[Stored entries]

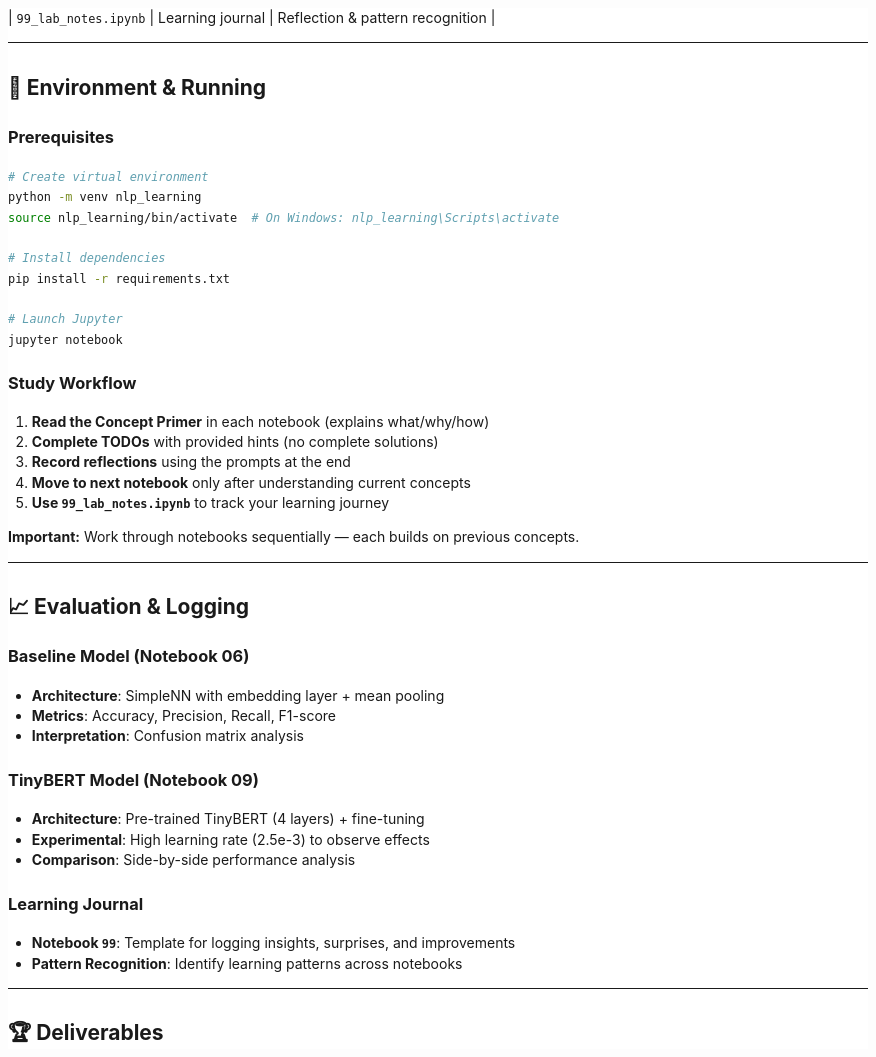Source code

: | `99_lab_notes.ipynb` | Learning journal | Reflection & pattern recognition |

---

## 🚀 Environment & Running

### Prerequisites
```bash
# Create virtual environment
python -m venv nlp_learning
source nlp_learning/bin/activate  # On Windows: nlp_learning\Scripts\activate

# Install dependencies
pip install -r requirements.txt

# Launch Jupyter
jupyter notebook
```

### Study Workflow
1. **Read the Concept Primer** in each notebook (explains what/why/how)
2. **Complete TODOs** with provided hints (no complete solutions)
3. **Record reflections** using the prompts at the end
4. **Move to next notebook** only after understanding current concepts
5. **Use `99_lab_notes.ipynb`** to track your learning journey

**Important:** Work through notebooks sequentially — each builds on previous concepts.

---

## 📈 Evaluation & Logging

### Baseline Model (Notebook 06)
- **Architecture**: SimpleNN with embedding layer + mean pooling
- **Metrics**: Accuracy, Precision, Recall, F1-score
- **Interpretation**: Confusion matrix analysis

### TinyBERT Model (Notebook 09)
- **Architecture**: Pre-trained TinyBERT (4 layers) + fine-tuning
- **Experimental**: High learning rate (2.5e-3) to observe effects
- **Comparison**: Side-by-side performance analysis

### Learning Journal
- **Notebook `99`**: Template for logging insights, surprises, and improvements
- **Pattern Recognition**: Identify learning patterns across notebooks

---

## 🏆 Deliverables
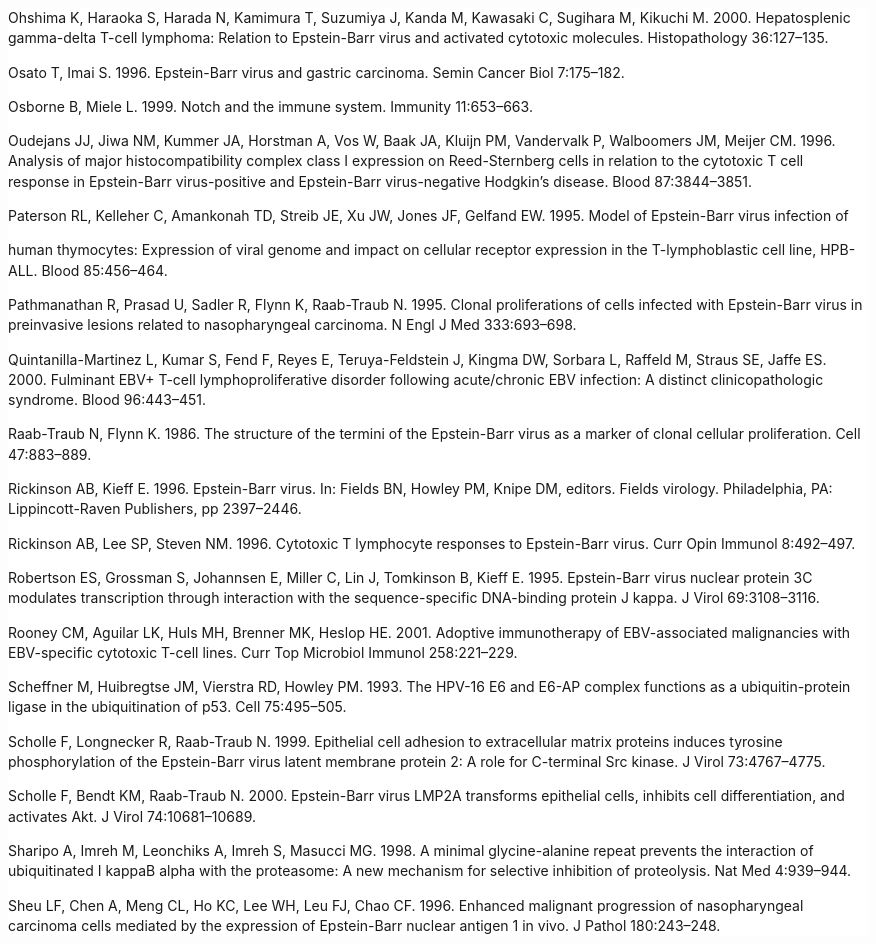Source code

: Ohshima K, Haraoka S, Harada N, Kamimura T, Suzumiya J, Kanda M, Kawasaki C, Sugihara M, Kikuchi M. 2000. Hepatosplenic gamma-delta T-cell lymphoma: Relation to Epstein-Barr virus and activated cytotoxic molecules. Histopathology 36:127–135.

Osato T, Imai S. 1996. Epstein-Barr virus and gastric carcinoma. Semin Cancer Biol 7:175–182.

Osborne B, Miele L. 1999. Notch and the immune system. Immunity 11:653–663.

Oudejans JJ, Jiwa NM, Kummer JA, Horstman A, Vos W, Baak JA, Kluijn PM, Vandervalk P, Walboomers JM, Meijer CM. 1996. Analysis of major histocompatibility complex class I expression on Reed-Sternberg cells in relation to the cytotoxic T cell response in Epstein-Barr virus-positive and Epstein-Barr virus-negative Hodgkin’s disease. Blood 87:3844–3851.

Paterson RL, Kelleher C, Amankonah TD, Streib JE, Xu JW, Jones JF, Gelfand EW. 1995. Model of Epstein-Barr virus infection of

human thymocytes: Expression of viral genome and impact on cellular receptor expression in the T-lymphoblastic cell line, HPB-ALL. Blood 85:456–464.

Pathmanathan R, Prasad U, Sadler R, Flynn K, Raab-Traub N. 1995. Clonal proliferations of cells infected with Epstein-Barr virus in preinvasive lesions related to nasopharyngeal carcinoma. N Engl J Med 333:693–698.

Quintanilla-Martinez L, Kumar S, Fend F, Reyes E, Teruya-Feldstein J, Kingma DW, Sorbara L, Raffeld M, Straus SE, Jaffe ES. 2000. Fulminant EBV+ T-cell lymphoproliferative disorder following acute/chronic EBV infection: A distinct clinicopathologic syndrome. Blood 96:443–451.

Raab-Traub N, Flynn K. 1986. The structure of the termini of the Epstein-Barr virus as a marker of clonal cellular proliferation. Cell 47:883–889.

Rickinson AB, Kieff E. 1996. Epstein-Barr virus. In: Fields BN, Howley PM, Knipe DM, editors. Fields virology. Philadelphia, PA: Lippincott-Raven Publishers, pp 2397–2446.

Rickinson AB, Lee SP, Steven NM. 1996. Cytotoxic T lymphocyte responses to Epstein-Barr virus. Curr Opin Immunol 8:492–497.

Robertson ES, Grossman S, Johannsen E, Miller C, Lin J, Tomkinson B, Kieff E. 1995. Epstein-Barr virus nuclear protein 3C modulates transcription through interaction with the sequence-specific DNA-binding protein J kappa. J Virol 69:3108–3116.

Rooney CM, Aguilar LK, Huls MH, Brenner MK, Heslop HE. 2001. Adoptive immunotherapy of EBV-associated malignancies with EBV-specific cytotoxic T-cell lines. Curr Top Microbiol Immunol 258:221–229.

Scheffner M, Huibregtse JM, Vierstra RD, Howley PM. 1993. The HPV-16 E6 and E6-AP complex functions as a ubiquitin-protein ligase in the ubiquitination of p53. Cell 75:495–505.

Scholle F, Longnecker R, Raab-Traub N. 1999. Epithelial cell adhesion to extracellular matrix proteins induces tyrosine phosphorylation of the Epstein-Barr virus latent membrane protein 2: A role for C-terminal Src kinase. J Virol 73:4767–4775.

Scholle F, Bendt KM, Raab-Traub N. 2000. Epstein-Barr virus LMP2A transforms epithelial cells, inhibits cell differentiation, and activates Akt. J Virol 74:10681–10689.

Sharipo A, Imreh M, Leonchiks A, Imreh S, Masucci MG. 1998. A minimal glycine-alanine repeat prevents the interaction of ubiquitinated I kappaB alpha with the proteasome: A new mechanism for selective inhibition of proteolysis. Nat Med 4:939–944.

Sheu LF, Chen A, Meng CL, Ho KC, Lee WH, Leu FJ, Chao CF. 1996. Enhanced malignant progression of nasopharyngeal carcinoma cells mediated by the expression of Epstein-Barr nuclear antigen 1 in vivo. J Pathol 180:243–248.
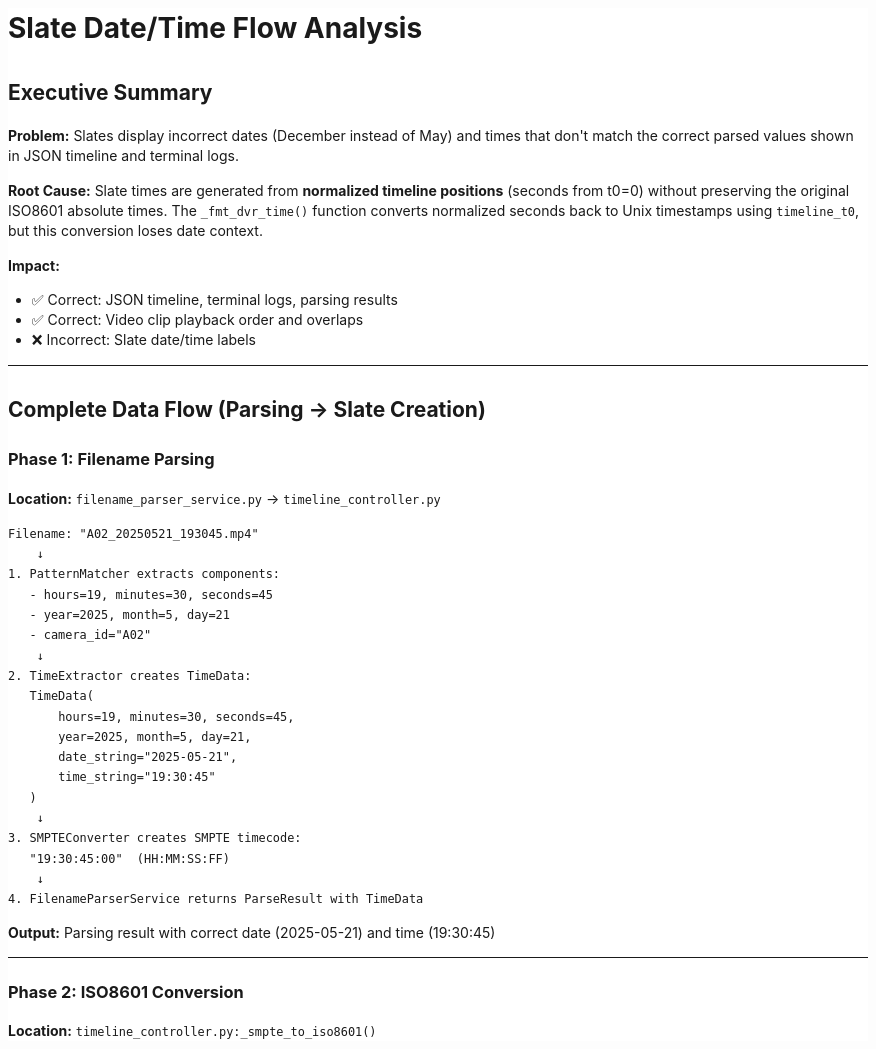 # Slate Date/Time Flow Analysis

## Executive Summary

**Problem:** Slates display incorrect dates (December instead of May) and times that don't match the correct parsed values shown in JSON timeline and terminal logs.

**Root Cause:** Slate times are generated from **normalized timeline positions** (seconds from t0=0) without preserving the original ISO8601 absolute times. The `_fmt_dvr_time()` function converts normalized seconds back to Unix timestamps using `timeline_t0`, but this conversion loses date context.

**Impact:**
- ✅ Correct: JSON timeline, terminal logs, parsing results
- ✅ Correct: Video clip playback order and overlaps
- ❌ Incorrect: Slate date/time labels

---

## Complete Data Flow (Parsing → Slate Creation)

### Phase 1: Filename Parsing
**Location:** `filename_parser_service.py` → `timeline_controller.py`

```
Filename: "A02_20250521_193045.mp4"
    ↓
1. PatternMatcher extracts components:
   - hours=19, minutes=30, seconds=45
   - year=2025, month=5, day=21
   - camera_id="A02"
    ↓
2. TimeExtractor creates TimeData:
   TimeData(
       hours=19, minutes=30, seconds=45,
       year=2025, month=5, day=21,
       date_string="2025-05-21",
       time_string="19:30:45"
   )
    ↓
3. SMPTEConverter creates SMPTE timecode:
   "19:30:45:00"  (HH:MM:SS:FF)
    ↓
4. FilenameParserService returns ParseResult with TimeData
```

**Output:** Parsing result with correct date (2025-05-21) and time (19:30:45)

---

### Phase 2: ISO8601 Conversion
**Location:** `timeline_controller.py:_smpte_to_iso8601()`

→ Exercise brief: Leave out any pictures, please, and quote only the lines from the top of the data through the line that contains "2. **Complete TODOs**".

→ Final answer:
Source code

: | `99_lab_notes.ipynb` | Learning journal | Reflection & pattern recognition |

---

## 🚀 Environment & Running

### Prerequisites
```bash
# Create virtual environment
python -m venv nlp_learning
source nlp_learning/bin/activate  # On Windows: nlp_learning\Scripts\activate

# Install dependencies
pip install -r requirements.txt

# Launch Jupyter
jupyter notebook
```

### Study Workflow
1. **Read the Concept Primer** in each notebook (explains what/why/how)
2. **Complete TODOs** with provided hints (no complete solutions)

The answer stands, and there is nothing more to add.